* **TASK REQUIREMENTS**: Report how many lines of the listing include the word "middle"; nothing else should be written.
________
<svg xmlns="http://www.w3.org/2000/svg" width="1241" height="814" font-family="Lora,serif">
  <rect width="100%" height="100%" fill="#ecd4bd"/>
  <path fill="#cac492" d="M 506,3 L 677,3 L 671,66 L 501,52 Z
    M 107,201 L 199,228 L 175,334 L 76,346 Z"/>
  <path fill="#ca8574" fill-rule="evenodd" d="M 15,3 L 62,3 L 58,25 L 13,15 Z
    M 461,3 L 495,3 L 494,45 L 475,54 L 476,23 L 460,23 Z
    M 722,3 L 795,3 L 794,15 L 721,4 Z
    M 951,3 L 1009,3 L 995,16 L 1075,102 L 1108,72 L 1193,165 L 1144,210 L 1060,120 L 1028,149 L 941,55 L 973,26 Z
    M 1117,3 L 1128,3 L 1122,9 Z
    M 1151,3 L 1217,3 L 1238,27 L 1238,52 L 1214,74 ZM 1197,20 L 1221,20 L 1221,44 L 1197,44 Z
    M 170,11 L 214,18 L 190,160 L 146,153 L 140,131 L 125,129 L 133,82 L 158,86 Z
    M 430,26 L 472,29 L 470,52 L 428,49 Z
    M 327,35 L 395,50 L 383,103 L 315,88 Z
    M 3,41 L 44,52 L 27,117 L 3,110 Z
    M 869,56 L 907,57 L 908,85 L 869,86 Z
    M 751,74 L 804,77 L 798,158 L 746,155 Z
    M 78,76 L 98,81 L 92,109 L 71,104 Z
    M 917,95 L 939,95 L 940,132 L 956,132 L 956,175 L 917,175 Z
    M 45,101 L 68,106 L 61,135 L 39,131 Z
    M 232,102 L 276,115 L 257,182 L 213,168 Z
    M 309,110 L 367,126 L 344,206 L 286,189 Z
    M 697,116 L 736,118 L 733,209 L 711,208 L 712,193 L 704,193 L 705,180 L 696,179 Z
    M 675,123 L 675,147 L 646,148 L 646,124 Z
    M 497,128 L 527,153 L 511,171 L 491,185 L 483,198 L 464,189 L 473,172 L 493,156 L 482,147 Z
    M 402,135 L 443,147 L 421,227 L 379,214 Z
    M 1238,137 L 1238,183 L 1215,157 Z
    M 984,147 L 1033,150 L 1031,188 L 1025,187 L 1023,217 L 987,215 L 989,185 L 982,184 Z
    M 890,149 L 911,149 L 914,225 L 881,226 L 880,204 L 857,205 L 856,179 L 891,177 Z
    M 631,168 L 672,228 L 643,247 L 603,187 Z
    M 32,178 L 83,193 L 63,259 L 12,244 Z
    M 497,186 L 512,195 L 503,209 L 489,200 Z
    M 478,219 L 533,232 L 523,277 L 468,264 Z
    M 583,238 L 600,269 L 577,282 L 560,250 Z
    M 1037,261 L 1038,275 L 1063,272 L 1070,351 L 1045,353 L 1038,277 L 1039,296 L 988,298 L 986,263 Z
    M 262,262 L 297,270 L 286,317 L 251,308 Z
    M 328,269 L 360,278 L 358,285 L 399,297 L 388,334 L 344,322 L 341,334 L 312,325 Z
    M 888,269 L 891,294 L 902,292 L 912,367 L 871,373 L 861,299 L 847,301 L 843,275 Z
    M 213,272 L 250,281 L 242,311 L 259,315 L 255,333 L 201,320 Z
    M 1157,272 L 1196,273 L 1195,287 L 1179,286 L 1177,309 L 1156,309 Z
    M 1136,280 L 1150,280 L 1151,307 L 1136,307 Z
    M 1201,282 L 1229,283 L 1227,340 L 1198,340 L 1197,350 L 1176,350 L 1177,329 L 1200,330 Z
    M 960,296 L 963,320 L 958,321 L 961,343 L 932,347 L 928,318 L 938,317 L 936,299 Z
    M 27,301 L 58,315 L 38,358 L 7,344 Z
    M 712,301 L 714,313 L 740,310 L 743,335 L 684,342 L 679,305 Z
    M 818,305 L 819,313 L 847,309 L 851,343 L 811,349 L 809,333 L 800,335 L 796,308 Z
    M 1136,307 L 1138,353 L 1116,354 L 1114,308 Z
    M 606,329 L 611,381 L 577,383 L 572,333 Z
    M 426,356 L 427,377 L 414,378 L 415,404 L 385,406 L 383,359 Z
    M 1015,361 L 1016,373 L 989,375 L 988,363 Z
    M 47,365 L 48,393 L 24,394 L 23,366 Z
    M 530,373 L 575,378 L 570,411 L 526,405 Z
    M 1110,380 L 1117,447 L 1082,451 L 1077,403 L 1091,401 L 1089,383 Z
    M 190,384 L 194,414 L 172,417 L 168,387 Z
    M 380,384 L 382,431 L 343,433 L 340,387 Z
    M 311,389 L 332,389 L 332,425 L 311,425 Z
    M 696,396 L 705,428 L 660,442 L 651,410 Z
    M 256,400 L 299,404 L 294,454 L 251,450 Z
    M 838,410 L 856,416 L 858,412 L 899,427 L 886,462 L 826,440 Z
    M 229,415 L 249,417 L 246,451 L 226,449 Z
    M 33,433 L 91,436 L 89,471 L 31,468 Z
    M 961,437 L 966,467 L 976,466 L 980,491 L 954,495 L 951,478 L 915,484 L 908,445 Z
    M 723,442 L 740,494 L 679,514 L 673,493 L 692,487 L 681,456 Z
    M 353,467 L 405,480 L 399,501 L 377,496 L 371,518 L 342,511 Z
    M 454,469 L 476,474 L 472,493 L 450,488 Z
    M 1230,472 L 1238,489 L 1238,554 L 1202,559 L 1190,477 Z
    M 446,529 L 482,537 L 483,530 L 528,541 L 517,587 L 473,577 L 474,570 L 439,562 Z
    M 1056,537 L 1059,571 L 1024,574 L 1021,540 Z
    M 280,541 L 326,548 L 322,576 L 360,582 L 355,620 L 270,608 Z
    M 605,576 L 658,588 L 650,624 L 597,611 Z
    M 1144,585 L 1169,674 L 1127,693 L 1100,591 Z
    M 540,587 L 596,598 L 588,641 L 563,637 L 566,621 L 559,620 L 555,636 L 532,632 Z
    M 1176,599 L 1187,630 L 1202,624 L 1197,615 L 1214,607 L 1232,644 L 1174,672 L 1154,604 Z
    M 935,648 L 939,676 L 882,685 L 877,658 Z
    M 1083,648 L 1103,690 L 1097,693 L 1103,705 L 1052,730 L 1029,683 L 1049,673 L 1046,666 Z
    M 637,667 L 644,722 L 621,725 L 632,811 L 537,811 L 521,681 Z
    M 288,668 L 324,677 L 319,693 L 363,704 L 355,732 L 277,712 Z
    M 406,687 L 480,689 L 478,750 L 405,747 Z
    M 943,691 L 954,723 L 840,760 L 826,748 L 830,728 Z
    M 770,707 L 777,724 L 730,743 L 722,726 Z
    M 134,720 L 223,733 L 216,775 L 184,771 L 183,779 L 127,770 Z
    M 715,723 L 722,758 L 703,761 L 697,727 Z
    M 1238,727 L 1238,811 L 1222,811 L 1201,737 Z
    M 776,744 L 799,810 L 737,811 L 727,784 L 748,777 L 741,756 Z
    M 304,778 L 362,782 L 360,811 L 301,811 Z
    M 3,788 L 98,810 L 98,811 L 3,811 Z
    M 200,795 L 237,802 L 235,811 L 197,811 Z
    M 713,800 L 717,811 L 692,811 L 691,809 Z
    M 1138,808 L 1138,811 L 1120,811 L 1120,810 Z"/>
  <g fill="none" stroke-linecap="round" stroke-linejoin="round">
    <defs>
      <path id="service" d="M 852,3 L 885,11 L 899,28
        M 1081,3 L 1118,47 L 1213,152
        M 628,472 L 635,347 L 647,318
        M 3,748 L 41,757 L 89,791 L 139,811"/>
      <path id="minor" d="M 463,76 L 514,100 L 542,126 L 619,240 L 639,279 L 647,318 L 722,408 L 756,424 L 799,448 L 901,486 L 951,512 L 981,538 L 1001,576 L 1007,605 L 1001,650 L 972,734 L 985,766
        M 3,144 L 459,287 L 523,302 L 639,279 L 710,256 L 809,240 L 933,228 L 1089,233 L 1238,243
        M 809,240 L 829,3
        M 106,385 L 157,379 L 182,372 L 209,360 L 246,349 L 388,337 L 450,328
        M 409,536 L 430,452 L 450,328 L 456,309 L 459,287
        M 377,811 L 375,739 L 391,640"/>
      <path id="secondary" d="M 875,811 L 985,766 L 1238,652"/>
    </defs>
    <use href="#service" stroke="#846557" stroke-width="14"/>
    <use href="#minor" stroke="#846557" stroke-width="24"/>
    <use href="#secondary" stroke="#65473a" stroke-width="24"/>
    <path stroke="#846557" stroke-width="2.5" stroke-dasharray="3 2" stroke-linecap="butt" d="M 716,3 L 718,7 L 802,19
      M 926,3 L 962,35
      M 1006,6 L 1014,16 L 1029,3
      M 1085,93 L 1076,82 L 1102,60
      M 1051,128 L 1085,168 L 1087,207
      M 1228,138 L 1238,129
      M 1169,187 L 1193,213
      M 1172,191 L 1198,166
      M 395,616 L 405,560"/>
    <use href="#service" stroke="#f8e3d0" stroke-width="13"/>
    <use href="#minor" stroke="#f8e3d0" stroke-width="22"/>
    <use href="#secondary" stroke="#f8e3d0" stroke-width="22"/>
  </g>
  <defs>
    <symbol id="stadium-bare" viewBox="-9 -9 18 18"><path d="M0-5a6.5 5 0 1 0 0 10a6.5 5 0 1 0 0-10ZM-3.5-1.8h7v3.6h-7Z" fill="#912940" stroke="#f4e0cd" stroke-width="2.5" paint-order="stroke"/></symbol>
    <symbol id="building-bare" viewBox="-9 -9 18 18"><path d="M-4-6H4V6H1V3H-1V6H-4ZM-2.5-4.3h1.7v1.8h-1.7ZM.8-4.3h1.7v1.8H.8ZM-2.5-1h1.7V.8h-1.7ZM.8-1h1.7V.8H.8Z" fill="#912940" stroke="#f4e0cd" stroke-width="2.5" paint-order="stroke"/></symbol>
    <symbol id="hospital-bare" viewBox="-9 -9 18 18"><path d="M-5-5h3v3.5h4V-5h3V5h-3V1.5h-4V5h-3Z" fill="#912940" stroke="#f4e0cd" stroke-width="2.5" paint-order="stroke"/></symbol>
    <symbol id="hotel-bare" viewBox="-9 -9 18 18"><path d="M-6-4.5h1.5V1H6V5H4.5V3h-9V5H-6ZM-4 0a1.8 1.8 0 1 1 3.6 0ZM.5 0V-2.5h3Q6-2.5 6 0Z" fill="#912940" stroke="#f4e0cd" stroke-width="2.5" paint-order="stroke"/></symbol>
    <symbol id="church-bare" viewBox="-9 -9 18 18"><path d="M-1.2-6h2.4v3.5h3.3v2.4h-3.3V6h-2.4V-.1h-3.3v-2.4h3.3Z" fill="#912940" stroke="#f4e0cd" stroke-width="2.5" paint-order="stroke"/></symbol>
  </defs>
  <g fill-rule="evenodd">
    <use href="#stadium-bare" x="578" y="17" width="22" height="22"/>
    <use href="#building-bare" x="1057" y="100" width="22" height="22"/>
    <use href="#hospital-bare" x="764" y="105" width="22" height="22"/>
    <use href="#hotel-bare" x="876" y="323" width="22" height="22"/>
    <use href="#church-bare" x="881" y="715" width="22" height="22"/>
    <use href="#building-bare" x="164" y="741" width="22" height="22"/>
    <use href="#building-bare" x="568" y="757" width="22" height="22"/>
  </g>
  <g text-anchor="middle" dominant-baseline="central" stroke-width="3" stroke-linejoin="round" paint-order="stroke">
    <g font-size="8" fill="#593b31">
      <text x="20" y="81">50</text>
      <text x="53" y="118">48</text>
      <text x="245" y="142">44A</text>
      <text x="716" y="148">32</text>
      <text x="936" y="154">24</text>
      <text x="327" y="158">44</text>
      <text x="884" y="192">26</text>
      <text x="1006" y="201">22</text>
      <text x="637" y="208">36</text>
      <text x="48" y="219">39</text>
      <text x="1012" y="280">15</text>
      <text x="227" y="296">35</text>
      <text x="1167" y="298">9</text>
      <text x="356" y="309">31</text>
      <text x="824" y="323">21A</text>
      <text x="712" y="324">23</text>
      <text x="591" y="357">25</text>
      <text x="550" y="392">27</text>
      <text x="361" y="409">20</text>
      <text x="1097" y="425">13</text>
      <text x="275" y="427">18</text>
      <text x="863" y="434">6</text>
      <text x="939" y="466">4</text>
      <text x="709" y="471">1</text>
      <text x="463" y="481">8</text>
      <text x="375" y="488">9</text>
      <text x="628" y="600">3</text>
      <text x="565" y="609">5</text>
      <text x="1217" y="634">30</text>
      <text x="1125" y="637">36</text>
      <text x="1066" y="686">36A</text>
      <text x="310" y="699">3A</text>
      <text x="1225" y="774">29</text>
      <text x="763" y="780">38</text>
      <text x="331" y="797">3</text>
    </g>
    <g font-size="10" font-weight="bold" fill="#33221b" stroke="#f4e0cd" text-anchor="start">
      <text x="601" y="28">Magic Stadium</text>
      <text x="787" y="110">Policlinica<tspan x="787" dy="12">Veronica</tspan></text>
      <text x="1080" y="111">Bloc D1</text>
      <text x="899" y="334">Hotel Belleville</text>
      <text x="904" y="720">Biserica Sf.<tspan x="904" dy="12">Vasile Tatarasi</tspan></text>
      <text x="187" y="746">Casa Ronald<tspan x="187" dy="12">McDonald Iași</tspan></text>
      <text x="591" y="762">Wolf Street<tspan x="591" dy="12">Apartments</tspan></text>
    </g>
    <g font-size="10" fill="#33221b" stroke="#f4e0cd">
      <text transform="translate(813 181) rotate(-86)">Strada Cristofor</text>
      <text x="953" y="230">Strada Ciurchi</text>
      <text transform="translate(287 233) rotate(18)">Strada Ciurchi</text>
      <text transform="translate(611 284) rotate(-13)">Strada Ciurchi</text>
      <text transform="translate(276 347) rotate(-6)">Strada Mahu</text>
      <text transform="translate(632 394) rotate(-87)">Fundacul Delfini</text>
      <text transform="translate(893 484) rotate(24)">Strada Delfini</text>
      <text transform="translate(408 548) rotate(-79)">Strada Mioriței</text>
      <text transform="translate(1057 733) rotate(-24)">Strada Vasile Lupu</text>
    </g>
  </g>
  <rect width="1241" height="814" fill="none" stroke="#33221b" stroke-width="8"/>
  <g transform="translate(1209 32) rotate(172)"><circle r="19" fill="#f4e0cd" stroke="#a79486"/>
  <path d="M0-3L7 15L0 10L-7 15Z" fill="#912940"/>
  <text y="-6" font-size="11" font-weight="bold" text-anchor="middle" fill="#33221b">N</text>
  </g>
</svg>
________
* **WRITTEN RESPONSE**: 2